In conclusion, our method of real time monitoring in vivo confocal Raman spectral measurements with reflectance confocal and multiphoton imaging could provide more accurate spectral interpretations. We have validated our method by measuring different skin micro-structures on in vivo volunteer. The demonstrated ROI method is valuable for precise in vivo spectral measurement and the imaging modalities allows us noninvasively obtaining information of the blood flow velocity. In addition, the special non-invasive method of accurately obtaining blood glucose level is novel and practical to be adapted into clinical use. Therefore, we believe our developed method can be generally applied into various types of in vivo micro-spectroscopy measurements. Researchers should perform micro-spectroscopy measurement carefully under advanced microscopy imaging guidance in order to generate accurate spectral interpretation of the biological, physiological and biomedical phenomena under investigation.

Methods

Multimodal spectroscopy and imaging system

The Raman excitation laser (I0785SA0100B-TK, Innovative Photonic Solutions, Monmouth Junction, NJ), which is a 785 nm continuous-wave (cw) diode laser, has been used for both the confocal Raman spectral measurement and the cw reflectance confocal microscopy (cwRCM) imaging. The Raman laser first passes a spatial filter system with a pinhole size of 30 μm and then is directed to an optical scanning system consisting of an 8 kHz resonance scanner for the fast axis and a galvanometer scanner for the slow axis. The laser beam is then focused by a 60X (NA = 1.0) water-immersion microscope objective (LUMPLFLN60X/W, Olympus Canada, Markham, Ontario) onto human skin. A polarization beamsplitter (PBS) along with a quarter waveplate is used to direct the descanned reflectance confocal signals to an avalanche photodiode (APD) module (C10508, Hamamatsu Corp., Bridgewater, NJ) with a 30 μm pinhole in front. A dichroic beamsplitter is used to direct the Raman signals to a 50 μm core-sized fiber connected with a home-made Raman spectrometer (spectrograph: HoloSpec-f/2.2-NIR, Kaiser, Ann Arbor, MI; CCD detector: Spec-10 : 100 BR/LN, Princeton Instruments, Trenton, NJ).
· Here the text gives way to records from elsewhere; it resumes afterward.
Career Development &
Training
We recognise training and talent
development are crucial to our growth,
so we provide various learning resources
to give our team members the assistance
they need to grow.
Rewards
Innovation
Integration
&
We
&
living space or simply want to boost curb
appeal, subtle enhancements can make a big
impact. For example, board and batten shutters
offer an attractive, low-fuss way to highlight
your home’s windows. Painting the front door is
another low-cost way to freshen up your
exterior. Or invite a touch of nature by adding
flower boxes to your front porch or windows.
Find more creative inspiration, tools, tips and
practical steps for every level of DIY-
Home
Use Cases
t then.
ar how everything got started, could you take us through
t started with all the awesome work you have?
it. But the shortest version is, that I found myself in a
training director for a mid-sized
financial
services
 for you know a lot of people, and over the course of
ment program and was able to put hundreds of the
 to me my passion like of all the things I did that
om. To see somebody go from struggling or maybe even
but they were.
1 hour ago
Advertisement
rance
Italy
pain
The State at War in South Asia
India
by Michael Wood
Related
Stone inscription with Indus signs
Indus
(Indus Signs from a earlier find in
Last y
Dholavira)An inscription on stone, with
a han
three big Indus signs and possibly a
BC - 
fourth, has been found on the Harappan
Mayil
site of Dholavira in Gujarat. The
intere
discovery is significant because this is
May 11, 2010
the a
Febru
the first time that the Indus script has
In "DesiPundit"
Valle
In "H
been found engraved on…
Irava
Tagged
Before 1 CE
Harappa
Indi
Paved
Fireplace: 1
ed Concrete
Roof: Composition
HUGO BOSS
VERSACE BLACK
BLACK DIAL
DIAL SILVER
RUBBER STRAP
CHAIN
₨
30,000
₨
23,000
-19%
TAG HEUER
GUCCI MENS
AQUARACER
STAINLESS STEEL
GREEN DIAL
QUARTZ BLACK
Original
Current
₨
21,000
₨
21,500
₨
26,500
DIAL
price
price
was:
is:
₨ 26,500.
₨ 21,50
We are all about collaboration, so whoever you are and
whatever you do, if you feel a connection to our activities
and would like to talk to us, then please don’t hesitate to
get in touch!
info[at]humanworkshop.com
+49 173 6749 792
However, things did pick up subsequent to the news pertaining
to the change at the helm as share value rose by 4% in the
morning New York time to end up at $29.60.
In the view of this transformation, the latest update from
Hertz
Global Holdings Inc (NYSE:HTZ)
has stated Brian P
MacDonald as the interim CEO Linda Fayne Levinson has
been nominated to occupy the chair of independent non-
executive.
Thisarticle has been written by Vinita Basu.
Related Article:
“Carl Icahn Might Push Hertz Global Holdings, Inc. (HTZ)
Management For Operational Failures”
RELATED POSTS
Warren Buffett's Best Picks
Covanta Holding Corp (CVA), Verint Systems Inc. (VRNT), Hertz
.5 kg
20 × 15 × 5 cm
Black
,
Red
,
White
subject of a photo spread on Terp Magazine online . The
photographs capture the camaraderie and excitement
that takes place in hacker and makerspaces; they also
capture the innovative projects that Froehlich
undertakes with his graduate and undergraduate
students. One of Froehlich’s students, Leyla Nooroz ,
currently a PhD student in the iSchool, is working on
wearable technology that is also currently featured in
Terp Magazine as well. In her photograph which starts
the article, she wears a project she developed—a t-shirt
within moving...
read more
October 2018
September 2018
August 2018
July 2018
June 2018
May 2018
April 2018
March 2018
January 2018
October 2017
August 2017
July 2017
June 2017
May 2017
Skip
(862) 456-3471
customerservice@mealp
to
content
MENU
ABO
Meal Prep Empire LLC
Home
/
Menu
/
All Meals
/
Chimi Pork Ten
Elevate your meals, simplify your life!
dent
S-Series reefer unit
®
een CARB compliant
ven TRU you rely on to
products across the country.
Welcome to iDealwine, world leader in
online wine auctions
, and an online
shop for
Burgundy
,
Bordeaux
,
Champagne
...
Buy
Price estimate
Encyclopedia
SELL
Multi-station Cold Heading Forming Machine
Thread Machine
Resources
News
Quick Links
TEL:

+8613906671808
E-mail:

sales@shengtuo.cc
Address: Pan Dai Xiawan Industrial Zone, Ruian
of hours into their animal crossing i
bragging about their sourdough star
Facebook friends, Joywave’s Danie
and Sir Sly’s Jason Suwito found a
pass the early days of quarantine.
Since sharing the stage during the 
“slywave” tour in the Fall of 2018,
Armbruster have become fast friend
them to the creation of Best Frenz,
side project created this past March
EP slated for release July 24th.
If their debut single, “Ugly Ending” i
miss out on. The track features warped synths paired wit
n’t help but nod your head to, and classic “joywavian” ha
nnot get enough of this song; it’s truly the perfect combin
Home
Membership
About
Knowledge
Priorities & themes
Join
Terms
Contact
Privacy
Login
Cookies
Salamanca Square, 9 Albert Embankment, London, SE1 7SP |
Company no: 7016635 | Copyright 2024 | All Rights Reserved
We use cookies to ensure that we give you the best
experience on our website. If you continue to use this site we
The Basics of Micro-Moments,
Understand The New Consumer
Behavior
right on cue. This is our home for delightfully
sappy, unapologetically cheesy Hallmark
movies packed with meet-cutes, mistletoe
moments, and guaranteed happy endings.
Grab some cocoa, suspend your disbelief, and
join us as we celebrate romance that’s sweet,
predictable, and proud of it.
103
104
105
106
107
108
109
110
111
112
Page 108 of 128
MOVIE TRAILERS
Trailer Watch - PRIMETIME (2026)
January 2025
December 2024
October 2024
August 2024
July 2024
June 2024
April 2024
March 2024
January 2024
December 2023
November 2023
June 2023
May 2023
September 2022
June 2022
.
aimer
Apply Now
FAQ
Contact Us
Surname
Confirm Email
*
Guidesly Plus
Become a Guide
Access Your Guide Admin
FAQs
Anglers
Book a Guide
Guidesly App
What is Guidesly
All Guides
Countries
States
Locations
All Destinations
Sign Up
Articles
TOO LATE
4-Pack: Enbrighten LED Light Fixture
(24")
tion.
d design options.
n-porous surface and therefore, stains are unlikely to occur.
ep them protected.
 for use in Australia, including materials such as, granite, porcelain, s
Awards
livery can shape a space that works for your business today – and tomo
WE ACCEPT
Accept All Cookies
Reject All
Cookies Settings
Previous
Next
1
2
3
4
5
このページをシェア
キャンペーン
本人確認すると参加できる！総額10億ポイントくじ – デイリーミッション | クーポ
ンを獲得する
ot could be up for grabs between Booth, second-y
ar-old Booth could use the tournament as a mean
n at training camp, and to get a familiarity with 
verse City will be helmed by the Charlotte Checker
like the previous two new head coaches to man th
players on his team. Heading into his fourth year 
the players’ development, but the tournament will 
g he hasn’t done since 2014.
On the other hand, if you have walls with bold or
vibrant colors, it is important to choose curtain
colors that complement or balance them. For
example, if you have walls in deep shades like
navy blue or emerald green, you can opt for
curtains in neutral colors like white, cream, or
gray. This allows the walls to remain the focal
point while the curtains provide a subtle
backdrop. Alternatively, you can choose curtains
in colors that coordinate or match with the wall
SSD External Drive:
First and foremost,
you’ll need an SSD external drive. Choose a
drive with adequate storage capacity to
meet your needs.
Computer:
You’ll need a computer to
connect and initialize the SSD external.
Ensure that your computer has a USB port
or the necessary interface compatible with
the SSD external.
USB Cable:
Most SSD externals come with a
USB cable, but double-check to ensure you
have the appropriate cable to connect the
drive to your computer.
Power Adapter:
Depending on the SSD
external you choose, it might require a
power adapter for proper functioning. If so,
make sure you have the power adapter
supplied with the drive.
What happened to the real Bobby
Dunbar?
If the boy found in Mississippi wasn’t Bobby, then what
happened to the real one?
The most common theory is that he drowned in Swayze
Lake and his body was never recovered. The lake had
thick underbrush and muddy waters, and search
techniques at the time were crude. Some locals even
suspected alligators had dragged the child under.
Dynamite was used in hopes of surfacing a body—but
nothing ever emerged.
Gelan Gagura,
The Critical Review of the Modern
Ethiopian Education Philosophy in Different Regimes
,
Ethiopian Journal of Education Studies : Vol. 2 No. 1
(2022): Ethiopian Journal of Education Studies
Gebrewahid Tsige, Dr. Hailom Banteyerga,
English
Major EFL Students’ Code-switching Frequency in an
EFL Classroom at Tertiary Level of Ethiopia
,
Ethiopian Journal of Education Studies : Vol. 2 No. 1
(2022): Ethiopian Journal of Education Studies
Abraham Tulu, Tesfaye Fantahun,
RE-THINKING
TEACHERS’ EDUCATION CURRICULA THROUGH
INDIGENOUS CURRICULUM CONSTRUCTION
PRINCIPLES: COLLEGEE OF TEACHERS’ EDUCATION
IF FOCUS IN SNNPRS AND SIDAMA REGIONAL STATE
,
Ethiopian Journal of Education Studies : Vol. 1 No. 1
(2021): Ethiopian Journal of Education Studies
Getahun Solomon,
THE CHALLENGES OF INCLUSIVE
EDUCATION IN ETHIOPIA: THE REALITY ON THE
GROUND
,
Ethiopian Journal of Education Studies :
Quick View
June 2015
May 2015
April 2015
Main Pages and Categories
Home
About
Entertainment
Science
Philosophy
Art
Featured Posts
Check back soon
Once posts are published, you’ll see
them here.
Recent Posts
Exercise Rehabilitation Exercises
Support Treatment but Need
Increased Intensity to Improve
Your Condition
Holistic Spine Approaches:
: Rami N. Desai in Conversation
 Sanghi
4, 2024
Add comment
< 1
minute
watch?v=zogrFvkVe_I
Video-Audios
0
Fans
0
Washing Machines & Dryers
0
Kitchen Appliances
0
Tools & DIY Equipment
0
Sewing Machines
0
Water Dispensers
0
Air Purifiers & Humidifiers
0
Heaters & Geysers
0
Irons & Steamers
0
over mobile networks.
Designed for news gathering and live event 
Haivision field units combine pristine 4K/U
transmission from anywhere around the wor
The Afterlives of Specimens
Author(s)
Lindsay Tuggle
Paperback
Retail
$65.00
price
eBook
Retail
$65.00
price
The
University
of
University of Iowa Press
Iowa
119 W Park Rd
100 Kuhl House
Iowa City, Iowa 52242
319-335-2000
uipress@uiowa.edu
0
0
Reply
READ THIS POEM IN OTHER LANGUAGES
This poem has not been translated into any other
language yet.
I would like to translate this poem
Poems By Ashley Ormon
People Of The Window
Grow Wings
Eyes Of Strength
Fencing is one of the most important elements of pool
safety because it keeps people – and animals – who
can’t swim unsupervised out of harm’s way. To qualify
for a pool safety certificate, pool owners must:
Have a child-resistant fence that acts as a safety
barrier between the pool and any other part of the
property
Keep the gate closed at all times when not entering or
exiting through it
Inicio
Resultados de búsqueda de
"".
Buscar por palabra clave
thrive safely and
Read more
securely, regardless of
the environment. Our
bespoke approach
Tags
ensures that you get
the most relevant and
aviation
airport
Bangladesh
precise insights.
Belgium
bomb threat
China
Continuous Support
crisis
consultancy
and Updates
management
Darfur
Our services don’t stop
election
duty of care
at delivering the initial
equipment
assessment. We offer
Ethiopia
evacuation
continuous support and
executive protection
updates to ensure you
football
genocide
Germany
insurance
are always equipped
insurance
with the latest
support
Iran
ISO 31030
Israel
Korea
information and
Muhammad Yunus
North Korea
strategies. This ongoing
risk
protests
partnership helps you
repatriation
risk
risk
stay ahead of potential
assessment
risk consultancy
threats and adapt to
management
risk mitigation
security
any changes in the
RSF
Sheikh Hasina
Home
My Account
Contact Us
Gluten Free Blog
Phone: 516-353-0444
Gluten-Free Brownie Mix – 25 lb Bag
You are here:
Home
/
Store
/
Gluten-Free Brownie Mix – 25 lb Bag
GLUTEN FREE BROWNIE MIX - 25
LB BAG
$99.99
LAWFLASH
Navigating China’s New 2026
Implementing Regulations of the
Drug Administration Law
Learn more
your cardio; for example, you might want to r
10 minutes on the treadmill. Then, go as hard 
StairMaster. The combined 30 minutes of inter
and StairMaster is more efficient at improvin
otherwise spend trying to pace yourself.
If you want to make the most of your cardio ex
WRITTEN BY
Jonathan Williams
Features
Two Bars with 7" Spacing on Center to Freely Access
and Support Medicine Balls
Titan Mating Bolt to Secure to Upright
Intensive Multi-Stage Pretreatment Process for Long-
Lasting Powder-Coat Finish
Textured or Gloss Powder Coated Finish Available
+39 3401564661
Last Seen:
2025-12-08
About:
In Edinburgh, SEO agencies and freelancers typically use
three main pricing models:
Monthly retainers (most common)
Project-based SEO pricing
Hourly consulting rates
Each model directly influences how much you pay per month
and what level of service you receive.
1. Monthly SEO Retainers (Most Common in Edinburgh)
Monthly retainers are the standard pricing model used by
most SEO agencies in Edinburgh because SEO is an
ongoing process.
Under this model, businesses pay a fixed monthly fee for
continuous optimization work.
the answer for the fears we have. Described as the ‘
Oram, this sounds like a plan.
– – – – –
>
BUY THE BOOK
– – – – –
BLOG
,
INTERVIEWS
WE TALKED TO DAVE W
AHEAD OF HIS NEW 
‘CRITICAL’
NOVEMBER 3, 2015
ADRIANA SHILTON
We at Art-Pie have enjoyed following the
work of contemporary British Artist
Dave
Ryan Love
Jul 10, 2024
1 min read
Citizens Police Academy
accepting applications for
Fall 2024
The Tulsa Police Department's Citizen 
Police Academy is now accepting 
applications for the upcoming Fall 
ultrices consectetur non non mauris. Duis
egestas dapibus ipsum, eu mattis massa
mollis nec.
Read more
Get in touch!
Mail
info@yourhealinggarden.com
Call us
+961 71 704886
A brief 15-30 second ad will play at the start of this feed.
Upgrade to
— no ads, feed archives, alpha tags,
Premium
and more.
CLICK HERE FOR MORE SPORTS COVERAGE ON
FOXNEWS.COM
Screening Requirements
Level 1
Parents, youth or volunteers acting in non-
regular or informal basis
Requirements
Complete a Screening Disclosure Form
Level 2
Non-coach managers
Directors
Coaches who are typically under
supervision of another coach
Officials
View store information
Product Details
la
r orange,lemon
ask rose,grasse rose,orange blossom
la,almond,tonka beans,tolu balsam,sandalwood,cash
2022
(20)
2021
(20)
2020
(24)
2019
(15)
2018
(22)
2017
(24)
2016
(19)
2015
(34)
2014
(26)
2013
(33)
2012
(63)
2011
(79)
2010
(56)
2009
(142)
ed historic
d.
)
A femtosecond (fs) Ti:Sappire laser (Chameleon, Coherent Inc., Santa Clara, California), which has a tunable wavelength range of 720–950 nm, is used for multiphoton microscopy imaging. The fs laser beam is first pulsewidth-compressed by an optical compressor and expanded using two lenses. The fs laser beam is then scanned by the same scanner and focused onto the skin by the same microscope objective. The TPF and SHG signals are collected by a photomultiplier tube (PMT, active area 3.7 mm × 13 mm, > 15% quantum efficiency between 200 and 650 nm, H9433MOD-03, Hamamatsu Corp., Bridgewater, New Jersey) to generate SHG + TPF images and the descanned fs reflectance confocal (fsRCM) signals are directed by another PBS onto an APD with a 50 μm pinhole. A flip mirror is used to switch between the Raman laser and the fs laser and the two beam paths have been optimally aligned to be the same. To reduce involuntary body movement, double sided tape and a metal ring were used to magnetically mate the skin with the imaging objective. Water was used in between the microscope objective and the skin surface. The Raman laser power incident on the skin was 27 mW and the fs laser power incident on the skin was adjusted to be less than 40 mW using a half-waveplate/polarizer combination at the laser exit.

Data processing

For Raman spectra analysis, the fluorescence background was removed using the Vancouver Raman Algorithm which was developed by our group and based on an iterative polynomial fitting method23. To plot the blood glucose level over time, the background-subtracted Raman spectra were first derived. Then, the ratio of the area under the glucose peak at 1124 cm−1 and the area under the protein peak at 1450 cm−1 was calculated as the y-axis. This specific protein peak was chosen because it is considered as a stable Raman signal in the blood, not affected by glucose concentration.